There are very few performance situations where you can just walk into the ladies loos, while the queue for the men's snakes up the corridor and into the bar. One of these is a folk club. Another, I discovered this week when I nipped in just before the end of the interval, is at Inside No. 9: Stage/Fright at the Wyndham’s.
What I’ve seen
Inside No.9 is that kind of cult TV. It doesn’t have any specific gender bias, the female characters are just as funny, but it’s made by cheerfully weird nerdy men (Reece Shearsmith and Steve Pemberton, who wrote and star in this theatrical extension of the show, bonded with their frequent collaborator Mark Gatiss when they found out that all of them had once stayed in on New Year’s Eve because Carry On Screaming was on the telly) for people like them, and men seem to absolutely love it. And some women, yes, definitely, but on the evidence of the loo situation, the real enthusiasts are mostly men.

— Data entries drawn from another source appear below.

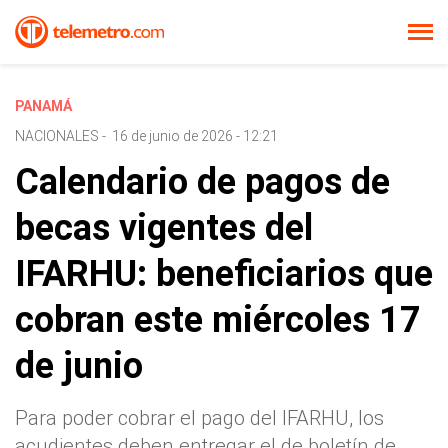
PANAMÁ
NACIONALES
-
16 de junio de 2026 - 12:21
Calendario de pagos de
becas vigentes del
IFARHU: beneficiarios que
cobran este miércoles 17
de junio
Para poder cobrar el pago del IFARHU, los
acudientes deben entregar el de boletín de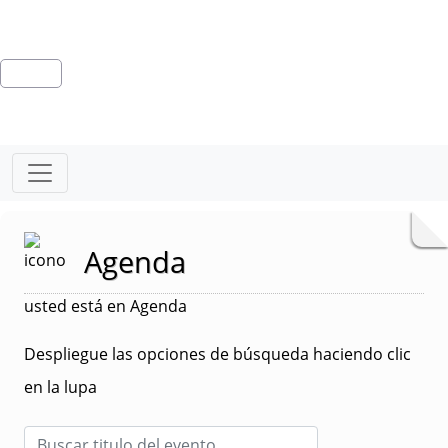
Agenda
usted está en Agenda
Despliegue las opciones de búsqueda haciendo clic
en la lupa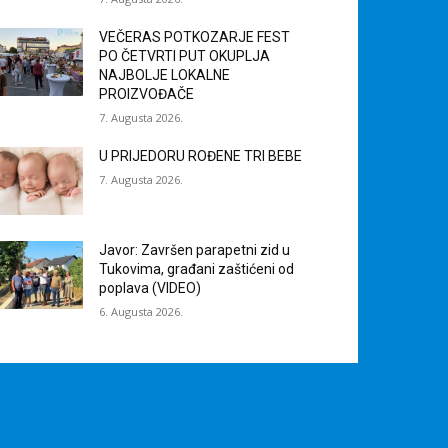
VEČERAS POTKOZARJE FEST
PO ČETVRTI PUT OKUPLJA
NAJBOLJE LOKALNE
PROIZVOĐAČE
7. Augusta 2026.
U PRIJEDORU ROĐENE TRI BEBE
7. Augusta 2026.
Javor: Završen parapetni zid u
Tukovima, građani zaštićeni od
poplava (VIDEO)
6. Augusta 2026.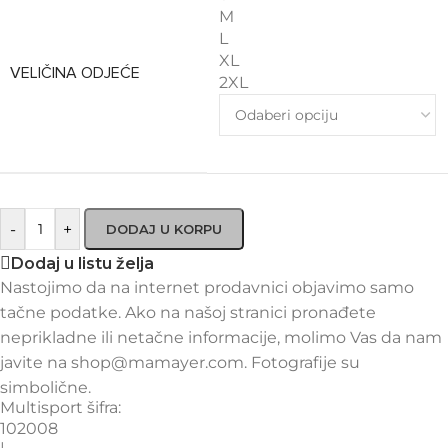
M
L
XL
VELIČINA ODJEĆE
2XL
-
+
DODAJ U KORPU
Dodaj u listu želja
Nastojimo da na internet prodavnici objavimo samo
tačne podatke. Ako na našoj stranici pronađete
neprikladne ili netačne informacije, molimo Vas da nam
javite na shop@mamayer.com. Fotografije su
simbolične.
Multisport šifra:
102008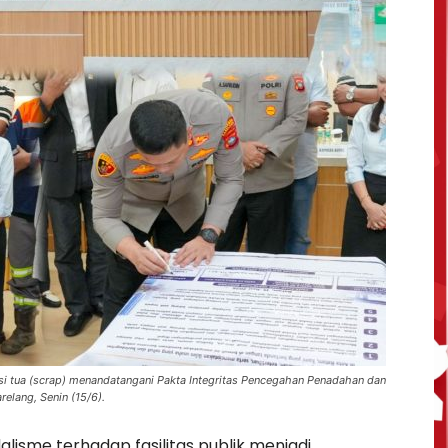
i tua (scrap) menandatangani Pakta Integritas Pencegahan Penadahan dan
elang, Senin (15/6).
isme terhadap fasilitas publik menjadi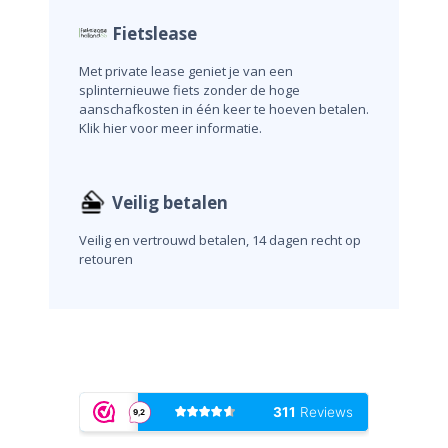
Fietslease
Met private lease geniet je van een
splinternieuwe fiets zonder de hoge
aanschafkosten in één keer te hoeven betalen.
Klik hier voor meer informatie.
Veilig betalen
Veilig en vertrouwd betalen, 14 dagen recht op
retouren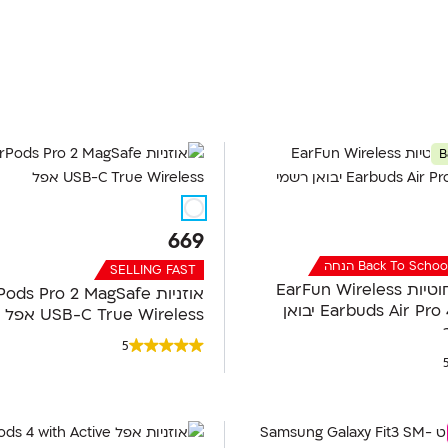
B
669
SELLING FAST
אוזניות אלחוטיות EarFun Wireless
אוזניות ds Pro 2 MagSafe
Earbuds Air Pro 4 TW600B יבואן
USB-C True Wireless אפל
5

Anyway, I enjoyed it. For those who don’t know, Inside No.9 is an anthology TV show, which has now run for nine series. Every episode is a new story, with a new cast (except Shearsmith and Pemberton, who are nearly always both in it) relating in some tenuous way to the number nine, with a mix of black comedy and horror. There’s always a bronze hare in it somewhere.
It’s one of those things that, when the creators are interviewed years later, they say “we couldn’t believe someone was letting us do it”, having made a barnstorming success of something apparently completely ridiculous (I think in Britain we have an inherent appreciation for such things, but it’s still slightly astonishing).
The inevitable stage version, which is at the Wyndham’s until April 5, directed by Simon Evans, is, as my London Theatre Review podcast co-presenter Nick Curtis said on the night, a brilliant and curious combination of the very clever and the bleeding obvious. The events on stage are a surprise, the jokes aren’t.
Focused (though perhaps in the chaos that’s not the right word) around the idea of haunted theatres (I don’t think there’s a West End theatre open that doesn’t have a ghost) it’s a mad dash from one scenario to the next, including a revisit of the old Inside No. 9 tale Bernie Clifton’s Dressing Room - about a pair of washed up old end-of-the-pier sketch comedians - plus a kidnap scene and a play about a sinister asylum director within a play about a haunted theatre. In an ostensibly haunted theatre.